SOUTH ABINGTON TOWNSHIP – Northeastern Pennsylvania will soon be losing one of its oldest religious communities. Saint Gabriel’s Monastery will close on Dec. 31, 2020, ending of a 94-year presence by the Passionist Nuns in Northeastern Pennsylvania.

The Passionist Nuns Community established its Scranton-area community in 1926 and then moved to Clarks Summit in 1970. Thirty-three nuns have been a part of the community since 1926, but the numbers have dwindled over the past decade due to an aging community and a lack of new vocations.

The Community produced altar-bread for parishes across the United States and offered retreats to groups and individuals and was also a welcome haven for community faith groups.

The closing of Saint Gabriel’s Monastery will affect the local community as it is one of the last remaining retreat centers in Northeastern Pennsylvania. Since 1970, Saint Gabriel’s has welcomed thousands of retreatants from across the United States, providing a safe and spiritual haven for those in search of peace and strengthening of their faith.

Sister Teresita Kho has been part of the Passionist Community at Saint Gabriel’s for the past 26 years. She, along with Sister Olive Ann Schneider, are the two remaining nuns at the monastery. She believes that Saint Gabriel’s will be missed and has received communications to support her belief.

“I have received a lot of letters, emails and phone calls from people who are devastated by the closing of our facility,” Sister Teresita said. “People knew that they could come here to pray without judgment. We have accepted people who have been hurting and those who were looking for God. It is my hope that the right people will continue the ministry in the same way.”

Sister Teresita said that there are some special bonds that she will miss.

“Every corner of this monastery has contributed to my personal growth. The nuns we have lost and the experiences we have had were a great impact on my life. The people of the monastery and those who I have met in the Scranton Diocese have meant a lot to me. I am hoping that wherever God is taking me, I can use the experiences I have had here to continue to grow in my faith and as a person,” she added.

Carol Burti has been a part of Saint Gabriel’s for nearly 45 years. Her involvement started as a volunteer with music ministry, providing music for weekend retreatants and various community retreat weekends. Even though the community was contemplative, Burti’s involvement with Saint Gabriel’s was providing care to the ailing nuns in need of hospice services.

Her involvement also opened the door for college interns to help with providing care to the sisters in need. Through this interaction, a local butterfly memorial service was held each year for friends of the community that have died.

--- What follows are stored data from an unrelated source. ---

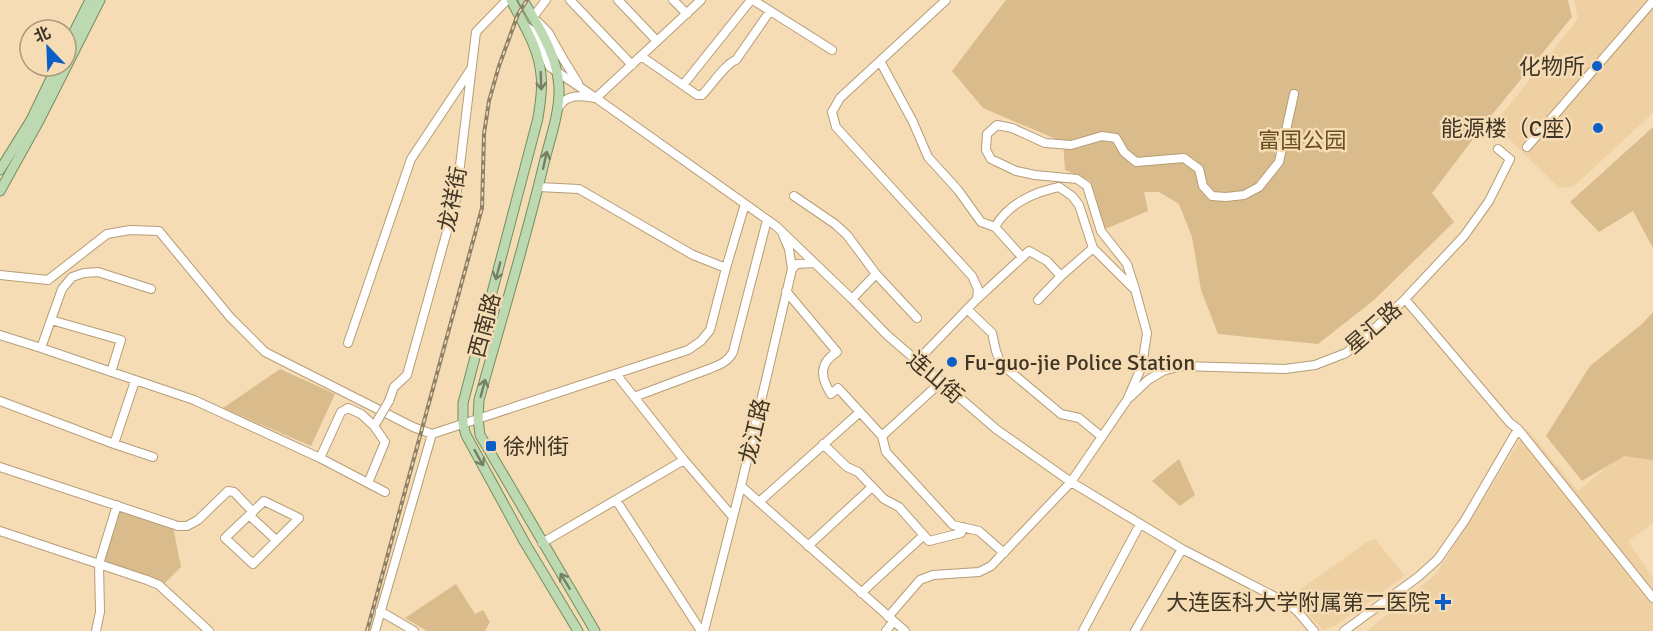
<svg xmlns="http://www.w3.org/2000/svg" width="1653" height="631" font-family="Signika,'Noto Sans SC',sans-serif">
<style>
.built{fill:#eed0a3}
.green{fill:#dabb8c}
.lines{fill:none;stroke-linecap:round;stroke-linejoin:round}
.minor-casing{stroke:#b59d78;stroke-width:10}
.major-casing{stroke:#738f5f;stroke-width:11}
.minor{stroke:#fff;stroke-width:8}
.major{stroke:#bcd9b2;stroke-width:9}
.rail-casing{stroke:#908065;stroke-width:4}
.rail{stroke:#f5dcb5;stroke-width:1.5;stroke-dasharray:4.5;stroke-linecap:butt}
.minor-bridge-casing{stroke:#b59d78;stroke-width:10;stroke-linecap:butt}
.minor-bridge{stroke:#fff;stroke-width:8}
.oneway{stroke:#777f64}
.poi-dot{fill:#095ec7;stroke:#f5dcb5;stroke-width:2}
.labels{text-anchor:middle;stroke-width:5;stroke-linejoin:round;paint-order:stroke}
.poi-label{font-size:22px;fill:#3f3525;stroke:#f5dcb5;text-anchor:end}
.park-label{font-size:22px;fill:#6b4e1c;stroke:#f5dcb5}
.street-label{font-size:22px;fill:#3f3525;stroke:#f5dcb5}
</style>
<rect width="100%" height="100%" fill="#f5dcb5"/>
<path class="built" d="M 1574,0 L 1653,0 L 1653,113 L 1574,186 L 1559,188 L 1494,124 L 1578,19 Z
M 1527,429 L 1578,491 L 1631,447 L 1653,458 L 1653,523 L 1628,541 L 1653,578 L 1653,631 L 1367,631 L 1436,574 Z
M 1375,539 L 1405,576 L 1335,626 L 1323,630 L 1300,605 L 1290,597 L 1367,542 Z"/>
<path class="green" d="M 1006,0 L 1568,0 L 1572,17 L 1490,117 L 1432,193 L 1454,222 L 1374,300 L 1318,344 L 1218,334 L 1201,290 L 1192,237 L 1179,204 L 1159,192 L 1144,192 L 1148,211 L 1105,229 L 1090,181 L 1065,170 L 1063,142 L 983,108 L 952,71 Z
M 1653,127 L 1653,248 L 1633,211 L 1599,232 L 1570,202 Z
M 1653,312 L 1653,460 L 1624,456 L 1582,481 L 1546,436 L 1590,366 L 1642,324 Z
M 280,369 L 335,394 L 311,446 L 223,408 Z
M 1179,459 L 1195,495 L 1180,506 L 1152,481 Z
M 119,510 L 173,526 L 181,567 L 162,586 L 103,561 Z
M 456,584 L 475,614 L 483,610 L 490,622 L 485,631 L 427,631 L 405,618 Z"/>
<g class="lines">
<defs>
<path id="minor" d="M 546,0 L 533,17 L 548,32 L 562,57 L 578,83
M 570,0 L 632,65
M 618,0 L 657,41
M 673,0 L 687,14
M 753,0 L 832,50
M 525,26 L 534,32 L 550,67 L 596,98 L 776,226 L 852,299 L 887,335 L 996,429 L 1071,482 L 1182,549 L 1289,604 L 1298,612 L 1314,631
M 641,56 L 697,95 L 702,95 C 711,86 726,63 736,60 L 770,11
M 880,61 L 913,122 L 928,157 L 958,190 L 981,222 L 995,227 L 1022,257
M 683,85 L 751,0
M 596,98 L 701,0
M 558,108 C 566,94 580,95 595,98
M 1527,147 L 1653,1
M 538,187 L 579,189 L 693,255 L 726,268
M 794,196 L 835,224 L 847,235 L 876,274 L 917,318
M 995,227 C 1008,204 1034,192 1059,187 L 1072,196 L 1079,205 L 1093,248
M 792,269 L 797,264 L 814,263
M 0,275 L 48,280 L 107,234 L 130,230 L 159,231 L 230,317 L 265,352 L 413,427 L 432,434 L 688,350 L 701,341 L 710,330 L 726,268 L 745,204
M 786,291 L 837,352 C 819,363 820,377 831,394 L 838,388 L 882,436 L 886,452 L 953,525 L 979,531 L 1004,553
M 852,299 L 876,274
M 977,299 L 1029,251 L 1047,261 L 1061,276
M 1405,299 L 1510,423 L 1518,429 L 1653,598
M 1038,300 L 1061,276 L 1093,248 L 1133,288
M 967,309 L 992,333 L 996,351 L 999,359 L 1006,368 L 1061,414 L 1079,418 L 1102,437
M 51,320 L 121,340 L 111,372
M 0,335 L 41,348 L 62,289 L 72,277 L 84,273 L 98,272 L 151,289
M 348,343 L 411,159 L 471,69
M 41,348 L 194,400 L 320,458 L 385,492
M 917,361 L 977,299 L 978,289 L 972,276 L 836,127 L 832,112 L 840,98 L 946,0
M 616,374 L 684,460 L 733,517
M 634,397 L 709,369 C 719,365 728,362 733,352 L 767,220
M 1130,397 L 1148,380 L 1163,371 L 1181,366 L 1285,369 L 1315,365 L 1346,353 L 1374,329 L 1405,299 L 1464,236 L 1489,201 L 1510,159 L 1498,149
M 0,401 L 114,444 L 153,457
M 389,401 L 394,387 L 407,375 L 456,199 L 476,32 L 507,0
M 882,436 L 941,382
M 114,444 L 135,381
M 823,444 L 847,467 L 858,472 L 884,499 L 899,507 L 929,541 L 961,533 L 963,527
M 320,458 L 341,412 L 348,408 L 361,414 L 374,426 L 379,418
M 0,467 L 178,526 L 187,526 L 198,520 L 228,491 L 234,492 L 253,512
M 368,483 L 385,442 L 374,426
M 741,486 L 905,631
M 616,500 L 701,631
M 264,501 L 299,518 L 253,564 L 225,538 Z
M 759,502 L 860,412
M 249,515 L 276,540
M 0,531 L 147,580 L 159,585 L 209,631
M 542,543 L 684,460
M 808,546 L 872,487
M 861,593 L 924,535
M 380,611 L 414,631
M 888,617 L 920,580 L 933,575 L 979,572 L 991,566 L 1071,482 L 1127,400 L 1142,366 L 1147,333 L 1135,289 L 1127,264 L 1101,231 L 1087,186 L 1077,179 L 1035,175 L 1016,171 L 991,159 L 986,150 L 987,134 L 997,125 L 1012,128 L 1045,143 L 1071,145 L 1102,136 L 1116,138 L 1124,152 L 1136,162 L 1184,158 L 1199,169 L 1203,186 L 1212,196 L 1226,197 L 1244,195 L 1259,187 L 1279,162 L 1294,94
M 96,631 L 100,612 L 99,564 L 117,505
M 375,631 L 432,434
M 704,631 L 741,486 L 792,269 L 789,249 L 783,235
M 886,631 L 893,622
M 1083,631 L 1140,524
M 1135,631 L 1182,549
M 1344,631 L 1418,577 L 1438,559 L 1465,520 L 1518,429"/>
<path id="major" d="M 511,0 C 523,24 539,48 541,75 C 543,90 540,104 538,118 L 463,403 L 463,424 L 466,435 L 525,543 L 578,631
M 523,0 C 539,28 557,54 559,87 C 560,112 550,139 544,163 C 525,243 501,321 479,400 L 478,419 L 480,435 L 595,631
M 66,48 L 90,0
M 0,170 L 31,120 L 57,66
M 0,191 L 40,119 L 100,0"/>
</defs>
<use href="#minor" class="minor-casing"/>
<use href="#major" class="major-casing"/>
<use href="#minor" class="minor"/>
<use href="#major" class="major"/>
<defs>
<path id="rail" d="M 367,631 L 482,208 L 484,134 L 489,101 L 499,66 L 518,14 L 527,0"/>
</defs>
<use href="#rail" class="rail-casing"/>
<use href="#rail" class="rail"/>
<defs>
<path id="minor-bridge" d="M 379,418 L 389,401"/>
</defs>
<use href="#minor-bridge" class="minor-bridge-casing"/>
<use href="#minor-bridge" class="minor-bridge"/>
</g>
<defs><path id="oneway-shaft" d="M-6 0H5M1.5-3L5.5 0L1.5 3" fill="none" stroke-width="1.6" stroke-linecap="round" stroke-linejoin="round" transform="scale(1.5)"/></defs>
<g class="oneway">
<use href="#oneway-shaft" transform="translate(541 81) rotate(88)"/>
<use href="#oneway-shaft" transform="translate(545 160) rotate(-77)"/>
<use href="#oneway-shaft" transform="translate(498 271) rotate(105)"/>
<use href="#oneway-shaft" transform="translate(483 388) rotate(-75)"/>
<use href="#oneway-shaft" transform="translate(479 458) rotate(61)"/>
<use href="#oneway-shaft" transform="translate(565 581) rotate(-121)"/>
</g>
<g class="poi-dot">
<circle cx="1597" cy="66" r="6"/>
<circle cx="1598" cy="128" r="6"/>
<circle cx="952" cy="362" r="6"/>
<rect x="485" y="440" width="12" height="12" rx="3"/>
<path d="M1440 593h6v6h6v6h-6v6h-6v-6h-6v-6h6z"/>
</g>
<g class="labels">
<g class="poi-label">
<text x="1585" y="74">化物所</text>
<text x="1586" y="136">能源楼（C座）</text>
<text x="964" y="370" text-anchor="start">Fu-guo-jie Police Station</text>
<text x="503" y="454" text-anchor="start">徐州街</text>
<text x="1430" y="610">大连医科大学附属第二医院</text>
</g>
<g class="park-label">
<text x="1302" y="148">富国公园</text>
</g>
<g class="street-label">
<text transform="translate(452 199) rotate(-79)" y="8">龙祥街</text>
<text transform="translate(484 325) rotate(-75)" y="8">西南路</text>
<text transform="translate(1373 327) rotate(-41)" y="8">星汇路</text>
<text transform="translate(936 377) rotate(41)" y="8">连山街</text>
<text transform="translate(754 431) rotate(-77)" y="8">龙江路</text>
</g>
</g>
<g transform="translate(48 48) rotate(337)"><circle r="28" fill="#f5dcb5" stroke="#ac997b" stroke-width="1.5"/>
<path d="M0-4.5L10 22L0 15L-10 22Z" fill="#095ec7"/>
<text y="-9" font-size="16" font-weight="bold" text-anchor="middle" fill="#3f3525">北</text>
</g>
</svg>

She feels that the closing of the monastery will greatly affect the local community and that the memorial service could continue.

“This was truly a place where people could come together to feel safe and rest awhile. The closing will create more isolation for people who look for areas to interact with others that they may not have opportunity to otherwise,” Burti explained.

Charlie Augustine of Clarks Summit has been providing maintenance services to Saint Gabriel’s for 15 years. He feels that the monastery will be missed.

“People depend on this place to go to Mass and practice their faith,” Augustine said. “It is a shame and will be missed. I will miss the current friendships that I made here, especially with the nuns who are still living and with those who are deceased. It was wonderful.”

The closing Mass will be held on Sunday, December 6, 2020, with the Most Reverend Joseph C. Bambera, D.D., J.C.L, Bishop of Scranton, presiding.

Due to current COVID-19 restrictions, the monastery will be unable to open the ceremony to the public.